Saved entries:
=-=-=-=-=

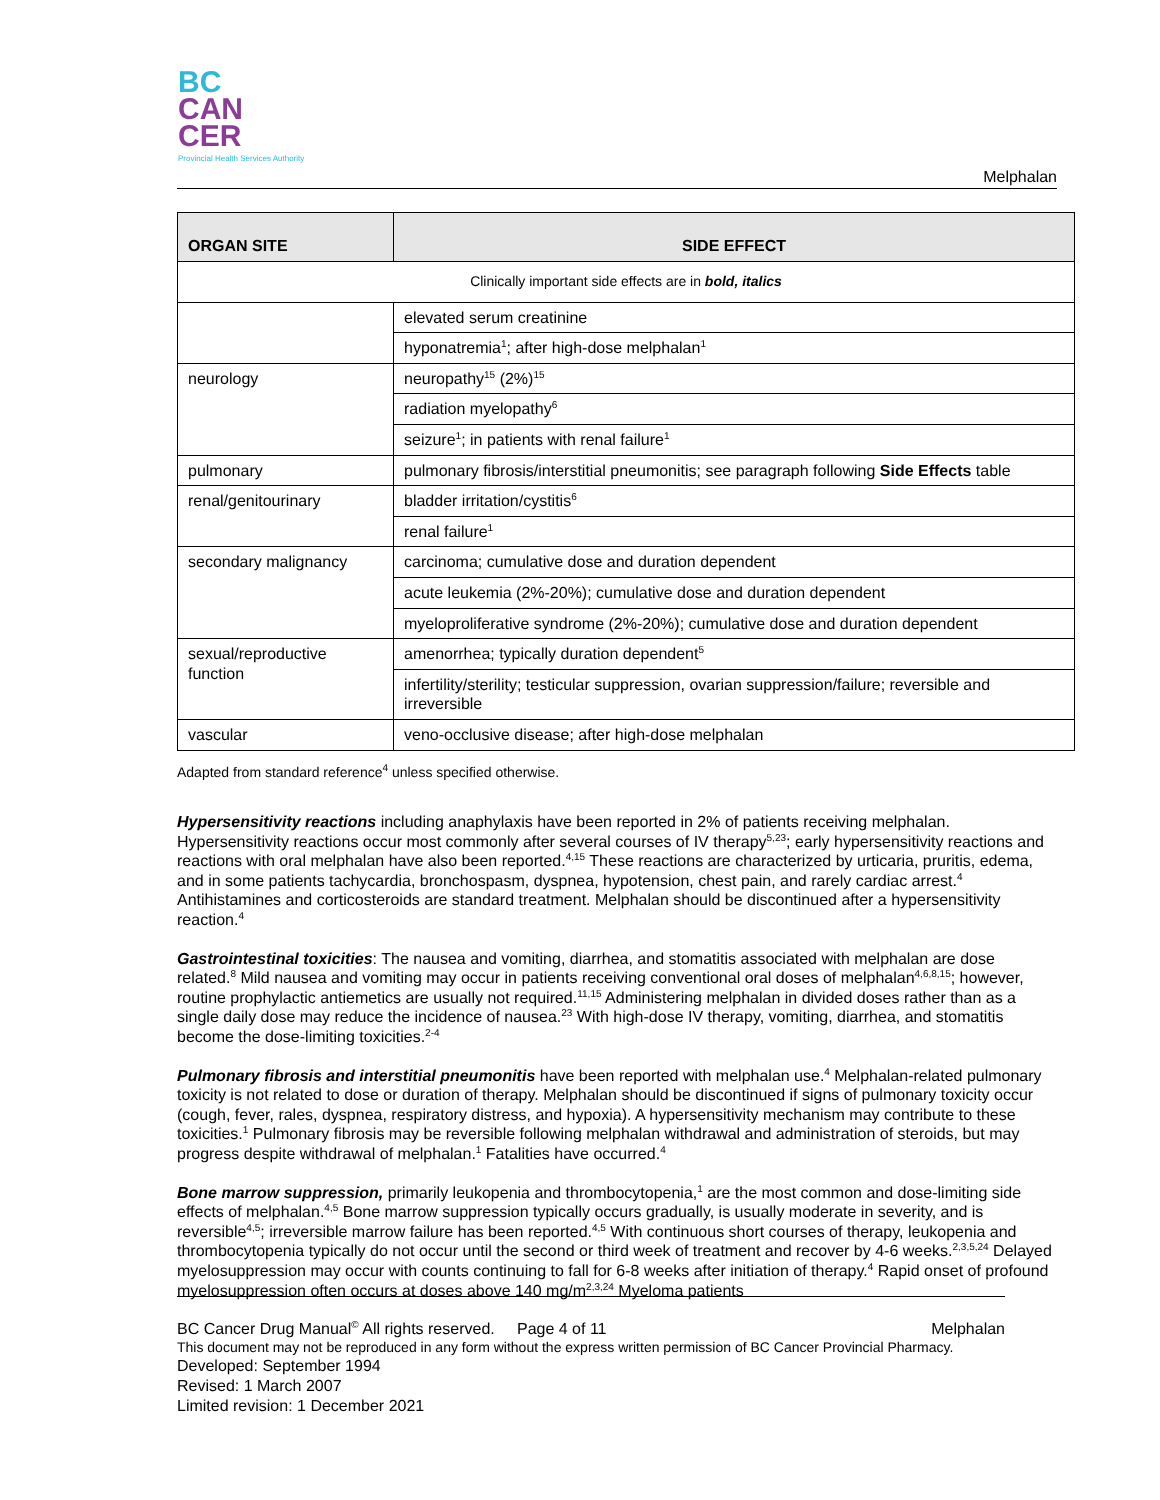BC
CAN
CER
Provincial Health Services Authority
Melphalan
| ORGAN SITE | SIDE EFFECT |
| --- | --- |
| Clinically important side effects are in bold, italics | |
| | elevated serum creatinine |
| | hyponatremia<sup>1</sup>; after high-dose melphalan<sup>1</sup> |
| neurology | neuropathy<sup>15</sup> (2%)<sup>15</sup> |
| | radiation myelopathy<sup>6</sup> |
| | seizure<sup>1</sup>; in patients with renal failure<sup>1</sup> |
| pulmonary | pulmonary fibrosis/interstitial pneumonitis; see paragraph following Side Effects table |
| renal/genitourinary | bladder irritation/cystitis<sup>6</sup> |
| | renal failure<sup>1</sup> |
| secondary malignancy | carcinoma; cumulative dose and duration dependent |
| | acute leukemia (2%-20%); cumulative dose and duration dependent |
| | myeloproliferative syndrome (2%-20%); cumulative dose and duration dependent |
| sexual/reproductive function | amenorrhea; typically duration dependent<sup>5</sup> |
| | infertility/sterility; testicular suppression, ovarian suppression/failure; reversible and irreversible |
| vascular | veno-occlusive disease; after high-dose melphalan |
Adapted from standard reference<sup>4</sup> unless specified otherwise.
Hypersensitivity reactions including anaphylaxis have been reported in 2% of patients receiving melphalan. Hypersensitivity reactions occur most commonly after several courses of IV therapy<sup>5,23</sup>; early hypersensitivity reactions and reactions with oral melphalan have also been reported.<sup>4,15</sup> These reactions are characterized by urticaria, pruritis, edema, and in some patients tachycardia, bronchospasm, dyspnea, hypotension, chest pain, and rarely cardiac arrest.<sup>4</sup> Antihistamines and corticosteroids are standard treatment. Melphalan should be discontinued after a hypersensitivity reaction.<sup>4</sup>
Gastrointestinal toxicities: The nausea and vomiting, diarrhea, and stomatitis associated with melphalan are dose related.<sup>8</sup> Mild nausea and vomiting may occur in patients receiving conventional oral doses of melphalan<sup>4,6,8,15</sup>; however, routine prophylactic antiemetics are usually not required.<sup>11,15</sup> Administering melphalan in divided doses rather than as a single daily dose may reduce the incidence of nausea.<sup>23</sup> With high-dose IV therapy, vomiting, diarrhea, and stomatitis become the dose-limiting toxicities.<sup>2-4</sup>
Pulmonary fibrosis and interstitial pneumonitis have been reported with melphalan use.<sup>4</sup> Melphalan-related pulmonary toxicity is not related to dose or duration of therapy. Melphalan should be discontinued if signs of pulmonary toxicity occur (cough, fever, rales, dyspnea, respiratory distress, and hypoxia). A hypersensitivity mechanism may contribute to these toxicities.<sup>1</sup> Pulmonary fibrosis may be reversible following melphalan withdrawal and administration of steroids, but may progress despite withdrawal of melphalan.<sup>1</sup> Fatalities have occurred.<sup>4</sup>
Bone marrow suppression, primarily leukopenia and thrombocytopenia,<sup>1</sup> are the most common and dose-limiting side effects of melphalan.<sup>4,5</sup> Bone marrow suppression typically occurs gradually, is usually moderate in severity, and is reversible<sup>4,5</sup>; irreversible marrow failure has been reported.<sup>4,5</sup> With continuous short courses of therapy, leukopenia and thrombocytopenia typically do not occur until the second or third week of treatment and recover by 4-6 weeks.<sup>2,3,5,24</sup> Delayed myelosuppression may occur with counts continuing to fall for 6-8 weeks after initiation of therapy.<sup>4</sup> Rapid onset of profound myelosuppression often occurs at doses above 140 mg/m<sup>2,3,24</sup> Myeloma patients
BC Cancer Drug Manual<sup>©</sup> All rights reserved. Page 4 of 11 Melphalan
This document may not be reproduced in any form without the express written permission of BC Cancer Provincial Pharmacy.
Developed: September 1994
Revised: 1 March 2007
Limited revision: 1 December 2021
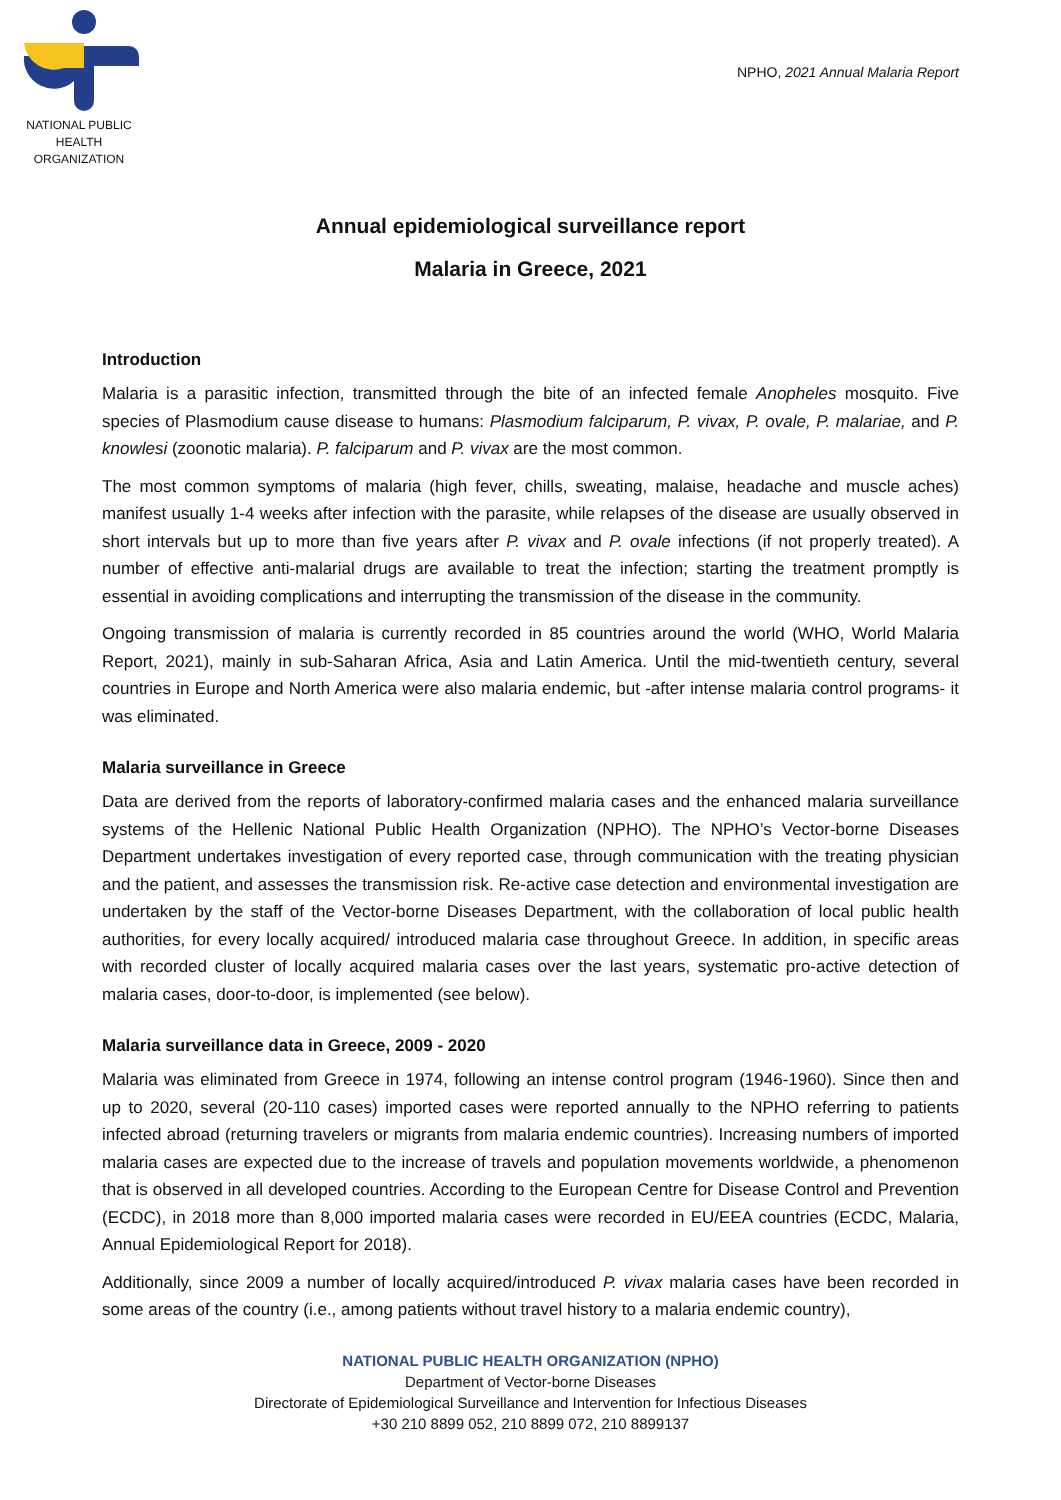NATIONAL PUBLIC
HEALTH ORGANIZATION
NPHO, 2021 Annual Malaria Report
Annual epidemiological surveillance report
Malaria in Greece, 2021
Introduction
Malaria is a parasitic infection, transmitted through the bite of an infected female Anopheles mosquito. Five species of Plasmodium cause disease to humans: Plasmodium falciparum, P. vivax, P. ovale, P. malariae, and P. knowlesi (zoonotic malaria). P. falciparum and P. vivax are the most common.
The most common symptoms of malaria (high fever, chills, sweating, malaise, headache and muscle aches) manifest usually 1-4 weeks after infection with the parasite, while relapses of the disease are usually observed in short intervals but up to more than five years after P. vivax and P. ovale infections (if not properly treated). A number of effective anti-malarial drugs are available to treat the infection; starting the treatment promptly is essential in avoiding complications and interrupting the transmission of the disease in the community.
Ongoing transmission of malaria is currently recorded in 85 countries around the world (WHO, World Malaria Report, 2021), mainly in sub-Saharan Africa, Asia and Latin America. Until the mid-twentieth century, several countries in Europe and North America were also malaria endemic, but -after intense malaria control programs- it was eliminated.
Malaria surveillance in Greece
Data are derived from the reports of laboratory-confirmed malaria cases and the enhanced malaria surveillance systems of the Hellenic National Public Health Organization (NPHO). The NPHO’s Vector-borne Diseases Department undertakes investigation of every reported case, through communication with the treating physician and the patient, and assesses the transmission risk. Re-active case detection and environmental investigation are undertaken by the staff of the Vector-borne Diseases Department, with the collaboration of local public health authorities, for every locally acquired/ introduced malaria case throughout Greece. In addition, in specific areas with recorded cluster of locally acquired malaria cases over the last years, systematic pro-active detection of malaria cases, door-to-door, is implemented (see below).
Malaria surveillance data in Greece, 2009 - 2020
Malaria was eliminated from Greece in 1974, following an intense control program (1946-1960). Since then and up to 2020, several (20-110 cases) imported cases were reported annually to the NPHO referring to patients infected abroad (returning travelers or migrants from malaria endemic countries). Increasing numbers of imported malaria cases are expected due to the increase of travels and population movements worldwide, a phenomenon that is observed in all developed countries. According to the European Centre for Disease Control and Prevention (ECDC), in 2018 more than 8,000 imported malaria cases were recorded in EU/EEA countries (ECDC, Malaria, Annual Epidemiological Report for 2018).
Additionally, since 2009 a number of locally acquired/introduced P. vivax malaria cases have been recorded in some areas of the country (i.e., among patients without travel history to a malaria endemic country),
NATIONAL PUBLIC HEALTH ORGANIZATION (NPHO)
Department of Vector-borne Diseases
Directorate of Epidemiological Surveillance and Intervention for Infectious Diseases
+30 210 8899 052, 210 8899 072, 210 8899137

=-=-=-=-=

What this task involves: Scan the records above for the string "standard", and copy every line where it turns up.

Result for this exercise:
Adapted from standard reference<sup>4</sup> unless specified otherwise.
Hypersensitivity reactions including anaphylaxis have been reported in 2% of patients receiving melphalan. Hypersensitivity reactions occur most commonly after several courses of IV therapy<sup>5,23</sup>; early hypersensitivity reactions and reactions with oral melphalan have also been reported.<sup>4,15</sup> These reactions are characterized by urticaria, pruritis, edema, and in some patients tachycardia, bronchospasm, dyspnea, hypotension, chest pain, and rarely cardiac arrest.<sup>4</sup> Antihistamines and corticosteroids are standard treatment. Melphalan should be discontinued after a hypersensitivity reaction.<sup>4</sup>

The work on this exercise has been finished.